The Bennett 2026 response to that collapse told you everything about him. He did not go looking for a tribe. He went looking for better hiring. He brought in Human Resources consultants to vet every applicant for his party list.
His first two recruits were chosen for what they had done in their previous jobs. Keren Terner had served as director-general of the Finance Ministry. Liran Avisar Ben Horin came from corporate leadership. Bennett was building a team. A movement leader who had lost comrades would have done something else entirely.
October 7 disrupts Bennett bet on competence winning out
So, the kippah and the vehicle are one move. If your religion is biography, you owe nothing to any movement. Movements need shared commitments held over years. Vehicles only need shared goals for the cycle. Bennett’s whole political career is one long bet that Israeli politics can run on competence and contract rather than tribe and identity.
Until the October 7 massacre, the bet had a real chance. The country was tired of crisis. Bennett’s pitch of a quieter government and a few large reforms appealed to voters on the soft Right who had stopped trusting Netanyahu.

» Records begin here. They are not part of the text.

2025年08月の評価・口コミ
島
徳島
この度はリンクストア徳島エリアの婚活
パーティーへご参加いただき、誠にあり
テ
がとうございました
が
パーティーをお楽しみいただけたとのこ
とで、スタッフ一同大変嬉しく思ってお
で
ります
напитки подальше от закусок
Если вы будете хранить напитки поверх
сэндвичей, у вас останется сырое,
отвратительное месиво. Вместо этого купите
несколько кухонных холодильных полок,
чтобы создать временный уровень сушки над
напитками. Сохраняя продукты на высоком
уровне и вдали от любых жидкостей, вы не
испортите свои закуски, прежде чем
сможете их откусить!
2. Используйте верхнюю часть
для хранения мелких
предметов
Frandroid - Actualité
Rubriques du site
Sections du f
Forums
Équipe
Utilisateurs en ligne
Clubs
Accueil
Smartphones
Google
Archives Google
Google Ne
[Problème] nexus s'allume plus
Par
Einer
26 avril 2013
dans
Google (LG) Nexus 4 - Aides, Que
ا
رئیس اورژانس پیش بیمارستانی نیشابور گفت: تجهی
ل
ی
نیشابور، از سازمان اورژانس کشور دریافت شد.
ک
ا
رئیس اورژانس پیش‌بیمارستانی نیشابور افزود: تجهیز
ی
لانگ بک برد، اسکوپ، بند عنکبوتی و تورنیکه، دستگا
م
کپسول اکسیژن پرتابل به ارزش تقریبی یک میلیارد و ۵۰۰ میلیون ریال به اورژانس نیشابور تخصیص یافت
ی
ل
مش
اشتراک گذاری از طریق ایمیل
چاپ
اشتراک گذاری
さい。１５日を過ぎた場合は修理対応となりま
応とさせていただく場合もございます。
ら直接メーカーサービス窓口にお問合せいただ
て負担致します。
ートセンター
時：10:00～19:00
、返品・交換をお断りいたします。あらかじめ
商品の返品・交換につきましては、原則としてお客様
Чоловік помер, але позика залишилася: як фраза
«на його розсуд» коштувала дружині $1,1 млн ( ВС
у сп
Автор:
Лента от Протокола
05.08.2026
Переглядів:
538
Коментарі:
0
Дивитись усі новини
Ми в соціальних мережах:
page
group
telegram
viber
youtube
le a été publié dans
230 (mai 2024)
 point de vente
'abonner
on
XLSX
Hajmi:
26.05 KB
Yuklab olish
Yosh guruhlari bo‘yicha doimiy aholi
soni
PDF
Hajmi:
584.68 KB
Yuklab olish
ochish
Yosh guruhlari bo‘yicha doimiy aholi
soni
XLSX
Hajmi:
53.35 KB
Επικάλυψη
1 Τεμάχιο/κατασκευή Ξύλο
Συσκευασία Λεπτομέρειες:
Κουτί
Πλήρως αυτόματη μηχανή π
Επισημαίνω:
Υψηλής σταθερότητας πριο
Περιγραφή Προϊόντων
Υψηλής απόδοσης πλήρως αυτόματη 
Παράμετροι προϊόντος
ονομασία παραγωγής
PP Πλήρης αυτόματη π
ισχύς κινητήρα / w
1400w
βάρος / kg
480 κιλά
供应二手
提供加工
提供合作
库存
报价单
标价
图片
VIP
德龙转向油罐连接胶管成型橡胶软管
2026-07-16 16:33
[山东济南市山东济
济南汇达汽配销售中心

October 7 changed the ground under him. Israel did not soften into a republic. It hardened into its tribes. Religious-Zionism moved further toward the hard Right of Bezalel Smotrich and Itamar Ben-Gvir, the two ministers most identified with the government’s settler agenda.
The haredim dug in around their draft exemptions. The secular center cracked into rival camps led by Lapid, by the former IDF chief of staff Gadi Eisenkot, and by the veteran politician Avigdor Liberman.
A Maariv poll published Friday put a hypothetical Bennett-Eisenkot-Liberman list at 47 Knesset seats, three fewer than the parties earn separately. The anti-Netanyahu bloc holds at 61 either way. The “untribed” Israeli voter Bennett needs is rarer now than at any point in his career.
His answer this week was to raise the stakes. On the Expo stage he asked Israel to live as one nation under one constitution and one school system. That is the kippah-as-biography move applied at national scale. Religion stays private. The state becomes the common rulebook. It is the most ambitious version of his project he has ever offered.
The Kotel stop the next morning was a reminder of what he is still good at. The young women want the selfie. The handwritten note speaks for every soldier’s family. The entourage already moves like a prime minister’s. He looks ready for the job.
Whether the country is ready for the kind of leader he insists on being is the entire 2026 election.